Start of Passage shown

Your velocity and story points are telling you there's a problem. Don't try to re-engineer those metrics; work on the root causes.


True story: A former boss once told me that the story point system and software development process had become so institutionalized and corrupt at one of his jobs that simple changes like adding a dropdown to a form took three months to complete, because the development team had hijacked the estimation process. Don't let this happen to you.

他のヒント

Its 2020 you would have thought all developers were onboard the unit test train by now.

In terms of points and estimates, I would say you are getting hung up on details. You know that unit tests will speed up development in the long term and have accepted it as a requirement.

Have a "definition of done" that includes units tests and let the devs estimate the tasks. Don't challenge or worry about their estimates, just keep track of velocity and use that to predict end dates. I'd wager that your stress over estimates pushes them up and eats up time in meetings

I'd also say the points seem a bit big if 8pts = 3weeks. I would recommend 1 week sprints and estimate in days. Let the team set their own targets.

The definition of story might also be part of the problem. "Make the button green on mouse over" can be a story

I'm afraid no story is small enough for a single sprint anymore once you factor in development, automated tests and unit tests.

I think that's the root of the problem - your stories are simply too large. I find it hard to believe that you can't break a 13 point story -- which represents roughly 5 weeks from your entire team -- into three or four smaller stories.

My recommendation would be to challenge the team to write better, smaller stories. With smaller stories will come more accurate estimates. Based on the numbers you gave in your post, I would suggest requiring that no story be larger than 4 points, including time for all testing for that story. If it's bigger than that, break it into two stories.

End of Passage shown

▶ Description of the task:
Resume the discussion of story points and unit testing from the point where it stops. The entries after this text have nothing to do with it.

Start of Excerpted data

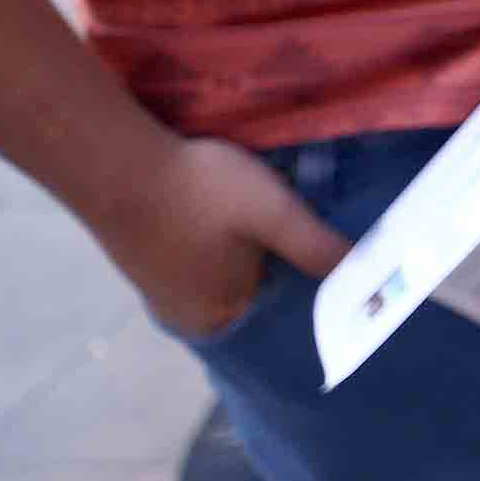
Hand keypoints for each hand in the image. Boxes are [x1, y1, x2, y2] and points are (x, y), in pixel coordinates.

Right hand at [96, 134, 351, 338]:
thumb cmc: (199, 192)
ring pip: (225, 270)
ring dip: (244, 247)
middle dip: (274, 261)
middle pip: (252, 288)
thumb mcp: (272, 213)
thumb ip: (316, 246)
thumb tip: (362, 273)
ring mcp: (162, 289)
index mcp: (221, 315)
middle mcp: (189, 313)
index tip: (325, 247)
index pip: (282, 305)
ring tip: (258, 215)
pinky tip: (221, 212)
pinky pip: (198, 257)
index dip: (305, 275)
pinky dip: (215, 240)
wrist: (117, 165)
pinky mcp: (144, 262)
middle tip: (295, 223)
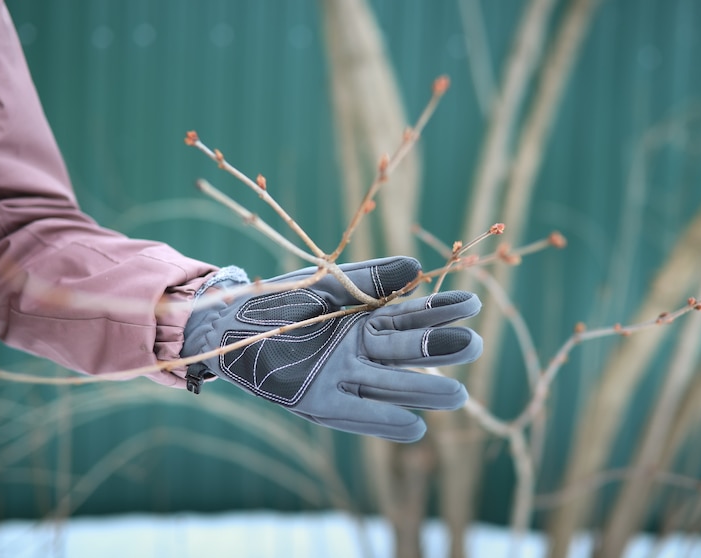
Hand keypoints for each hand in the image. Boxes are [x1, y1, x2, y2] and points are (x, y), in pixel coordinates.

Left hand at [181, 256, 481, 441]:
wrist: (226, 324)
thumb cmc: (279, 300)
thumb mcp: (329, 283)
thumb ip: (372, 278)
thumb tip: (417, 269)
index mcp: (366, 321)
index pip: (413, 316)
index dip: (441, 310)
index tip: (472, 304)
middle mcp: (360, 351)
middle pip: (407, 350)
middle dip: (440, 348)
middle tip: (475, 346)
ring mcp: (341, 376)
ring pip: (389, 384)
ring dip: (422, 391)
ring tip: (459, 396)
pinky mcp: (317, 400)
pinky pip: (355, 413)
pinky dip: (382, 421)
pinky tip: (414, 428)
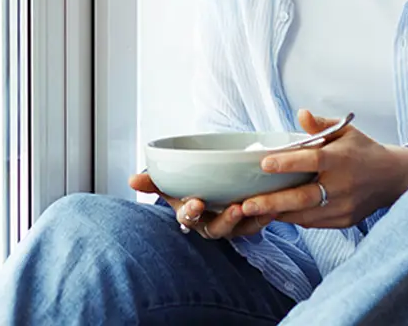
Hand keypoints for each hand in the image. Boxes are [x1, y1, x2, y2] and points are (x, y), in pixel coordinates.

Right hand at [128, 172, 273, 239]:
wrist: (210, 191)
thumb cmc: (188, 188)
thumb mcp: (171, 184)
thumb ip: (153, 181)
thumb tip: (131, 179)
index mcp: (190, 215)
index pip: (187, 217)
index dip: (191, 211)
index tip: (196, 202)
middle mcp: (210, 224)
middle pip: (217, 228)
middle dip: (227, 220)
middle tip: (236, 208)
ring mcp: (230, 226)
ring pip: (241, 228)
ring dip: (251, 219)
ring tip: (261, 207)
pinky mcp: (249, 223)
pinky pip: (259, 224)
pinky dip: (268, 216)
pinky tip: (276, 206)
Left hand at [239, 110, 407, 228]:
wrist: (393, 178)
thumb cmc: (363, 151)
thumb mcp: (345, 131)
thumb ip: (321, 124)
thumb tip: (301, 113)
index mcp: (341, 159)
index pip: (313, 160)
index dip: (288, 162)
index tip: (264, 163)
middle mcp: (342, 185)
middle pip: (304, 197)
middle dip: (272, 202)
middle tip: (246, 204)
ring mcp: (344, 206)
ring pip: (305, 215)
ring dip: (277, 213)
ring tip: (252, 210)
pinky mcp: (344, 221)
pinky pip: (313, 223)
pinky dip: (293, 218)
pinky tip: (275, 212)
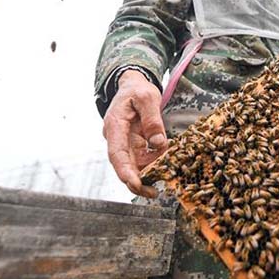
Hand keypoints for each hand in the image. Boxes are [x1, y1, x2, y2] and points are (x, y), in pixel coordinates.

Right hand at [102, 70, 167, 196]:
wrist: (132, 86)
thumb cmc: (138, 90)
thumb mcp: (148, 97)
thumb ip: (152, 119)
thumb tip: (158, 143)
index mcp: (115, 125)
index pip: (117, 153)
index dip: (124, 171)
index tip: (134, 183)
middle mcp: (116, 137)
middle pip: (123, 164)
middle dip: (136, 181)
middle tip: (151, 193)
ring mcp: (124, 143)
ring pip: (133, 165)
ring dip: (146, 176)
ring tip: (161, 183)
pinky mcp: (134, 145)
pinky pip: (142, 160)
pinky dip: (152, 166)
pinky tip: (164, 169)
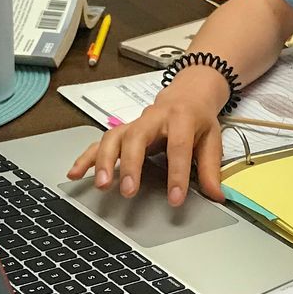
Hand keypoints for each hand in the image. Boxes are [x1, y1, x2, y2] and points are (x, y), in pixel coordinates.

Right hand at [65, 67, 227, 205]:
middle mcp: (153, 118)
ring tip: (100, 184)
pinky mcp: (121, 131)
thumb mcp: (212, 139)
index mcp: (181, 117)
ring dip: (103, 161)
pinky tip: (75, 174)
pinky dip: (86, 157)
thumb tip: (217, 196)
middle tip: (128, 191)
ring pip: (113, 137)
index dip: (176, 174)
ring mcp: (133, 124)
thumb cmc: (198, 118)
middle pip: (136, 137)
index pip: (177, 146)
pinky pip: (99, 142)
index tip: (175, 199)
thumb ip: (210, 168)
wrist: (186, 94)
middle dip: (130, 164)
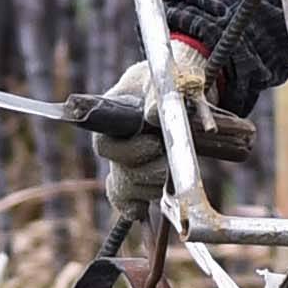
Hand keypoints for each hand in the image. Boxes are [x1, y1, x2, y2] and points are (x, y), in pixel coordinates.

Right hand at [74, 51, 236, 217]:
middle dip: (145, 172)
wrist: (183, 87)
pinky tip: (142, 211)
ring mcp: (127, 162)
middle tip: (167, 162)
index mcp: (112, 119)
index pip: (104, 145)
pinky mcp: (142, 177)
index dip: (128, 152)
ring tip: (168, 172)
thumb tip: (151, 116)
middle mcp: (116, 144)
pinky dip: (134, 208)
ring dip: (150, 187)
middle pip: (118, 172)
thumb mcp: (165, 77)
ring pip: (127, 189)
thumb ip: (159, 93)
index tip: (155, 146)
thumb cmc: (169, 77)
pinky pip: (127, 202)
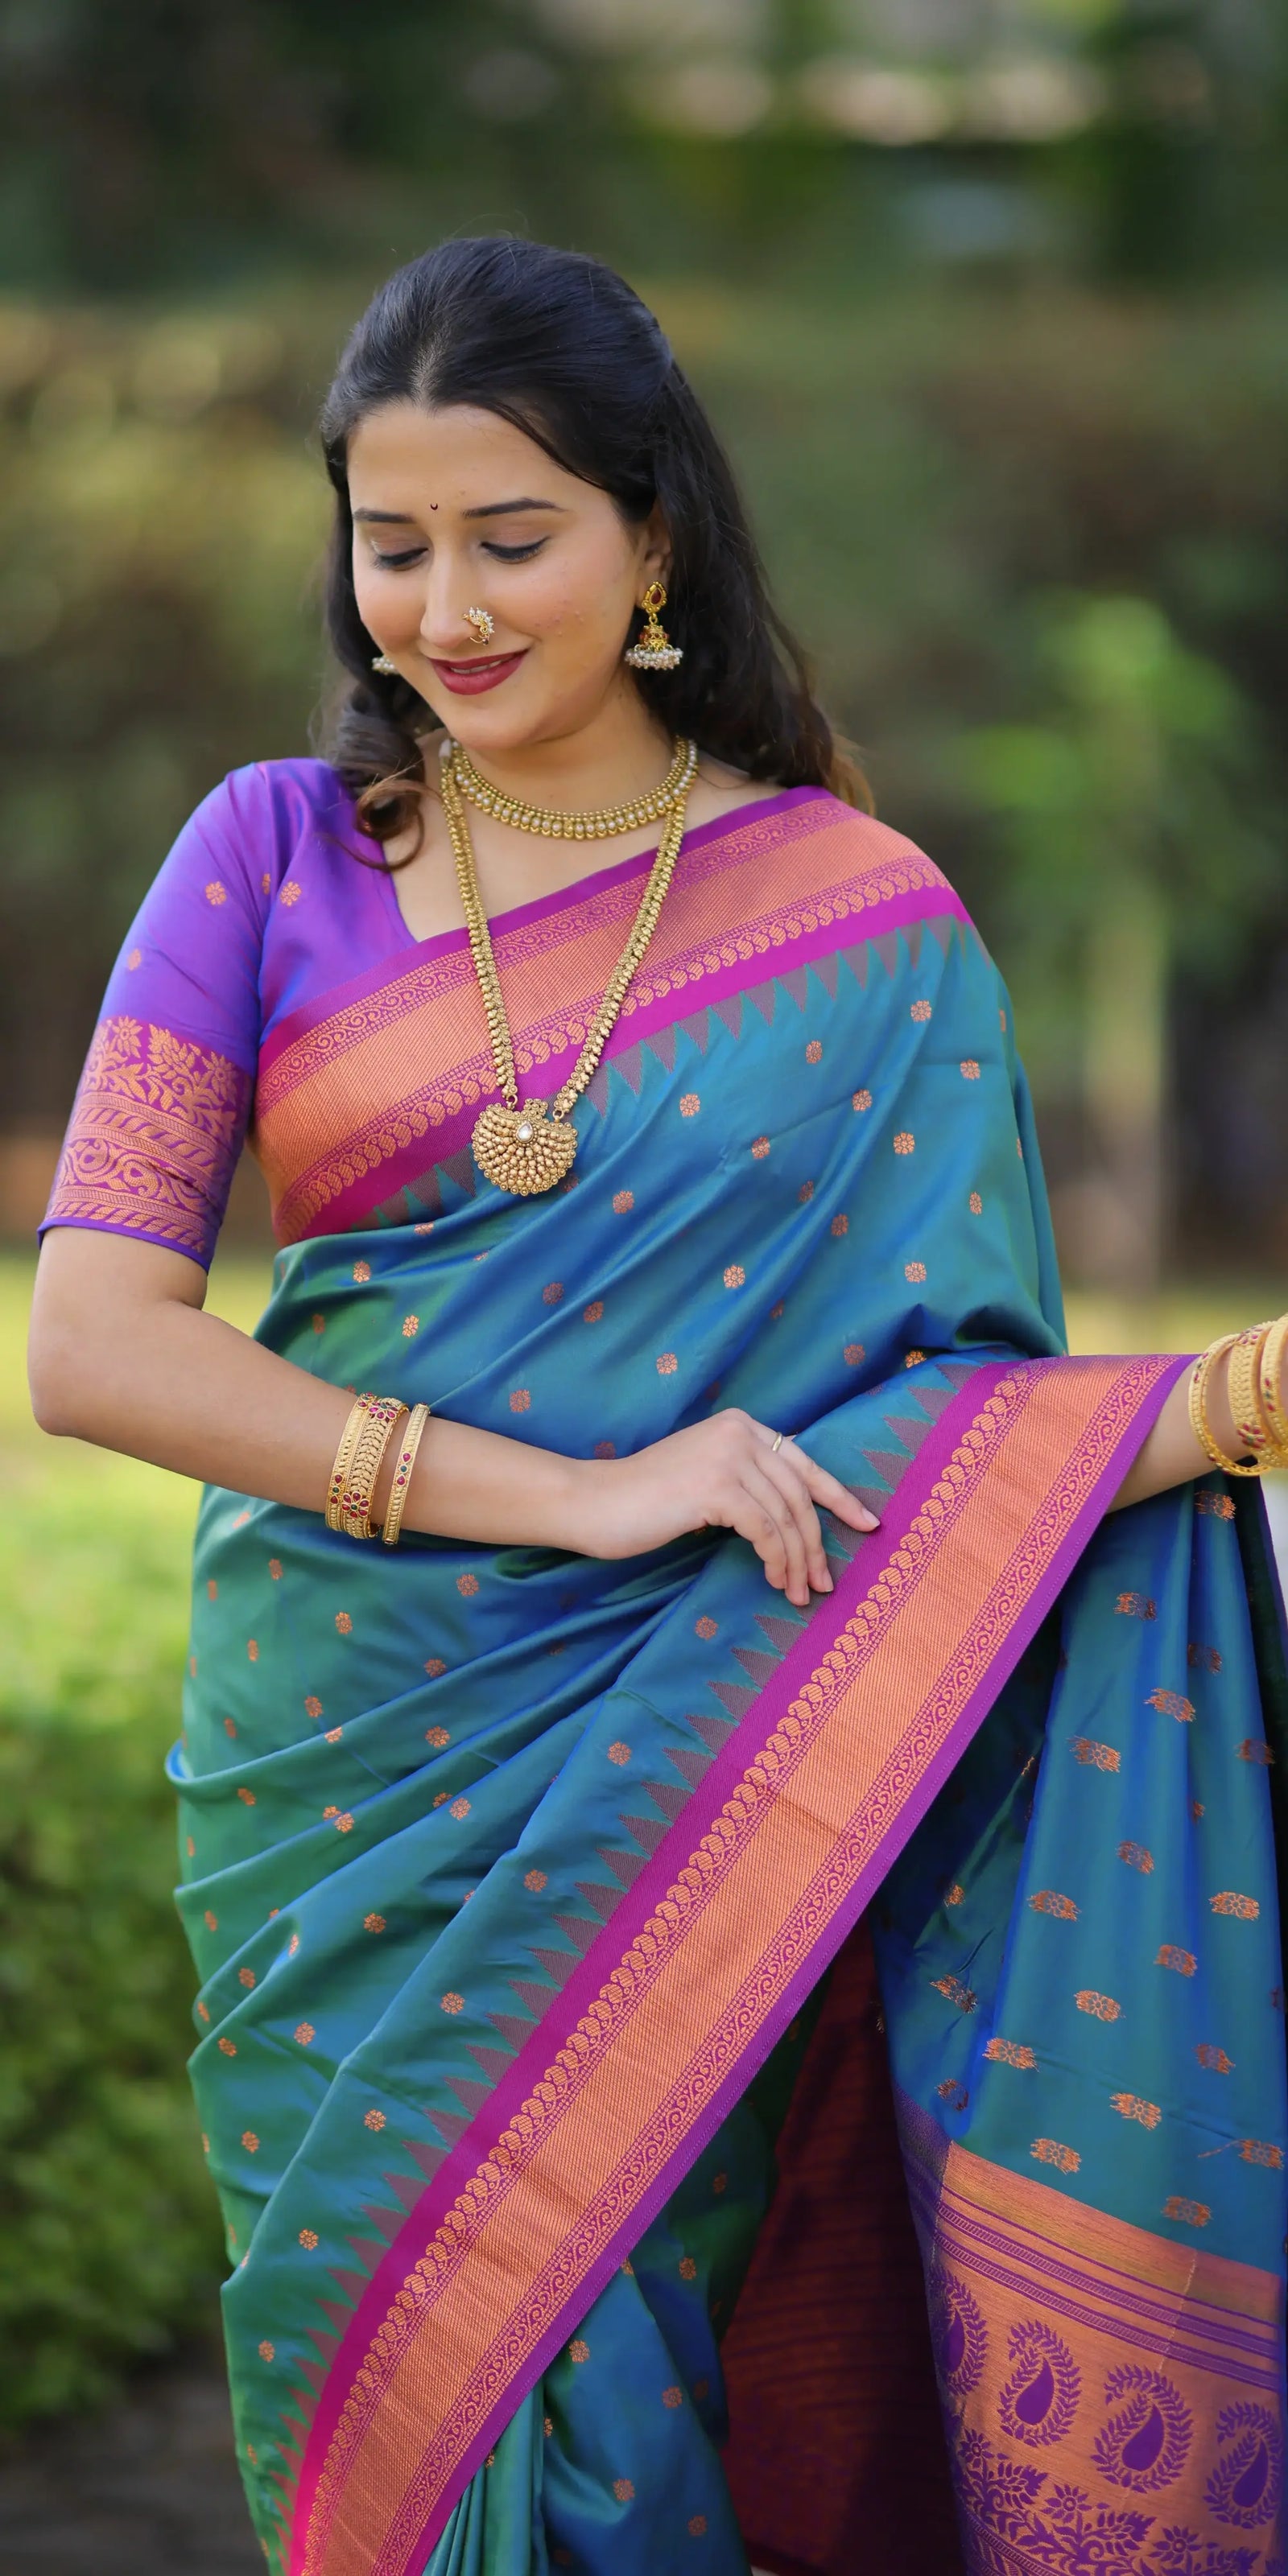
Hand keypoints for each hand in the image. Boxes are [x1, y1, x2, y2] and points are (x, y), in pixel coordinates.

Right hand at [571, 1411, 879, 1608]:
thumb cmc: (648, 1500)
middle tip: (824, 1583)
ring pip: (786, 1517)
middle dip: (818, 1543)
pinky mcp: (715, 1487)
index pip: (804, 1464)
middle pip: (800, 1494)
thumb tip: (798, 1521)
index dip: (839, 1497)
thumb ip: (748, 1482)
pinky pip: (765, 1530)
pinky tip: (774, 1580)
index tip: (867, 1524)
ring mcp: (727, 1457)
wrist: (596, 1502)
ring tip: (798, 1593)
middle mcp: (739, 1432)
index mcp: (741, 1425)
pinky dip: (775, 1560)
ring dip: (797, 1561)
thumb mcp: (707, 1477)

End of Excerpted data

▶ Response to this task:
After increasing story point estimates in order to learn unit testing, should the team reduce future story point estimates for similar work based on the assumption that the "unknowns" of learning to write unit tests are no longer unknown?

The team shouldn't artificially reduce story points. If you were artificially adding extra story points, however, you should stop doing that.

The story points should naturally fall as the team develops skills. Story points should reflect the honest opinion of the team for fully finishing a story, including all testing, documentation, etc. As they become more proficient in testing, the time will naturally decrease.

You write in a comment: I'm legitimately afraid that requiring the devs to write unit tests for a method will take longer than 3 weeks, but might take a work day without unit tests.

Sounds like the team does not want to do unit tests, and thus arbitrarily increases the estimated effort. Use the training budget to do unit test workshops. Convince them to want unit tests before forcing them.

Creating unit tests will increase the complexity of a story. So, the number of points will increase, and less features will be done per sprint. In the beginning the effect will be bigger (although not as big as you experience it).

Because of the unit tests future refactorings will become easier. Release efforts may drop or disappear. Less bugs may show in the release, reducing bug fixing efforts. These safed times can be spend on realizing features, thus increasing velocity.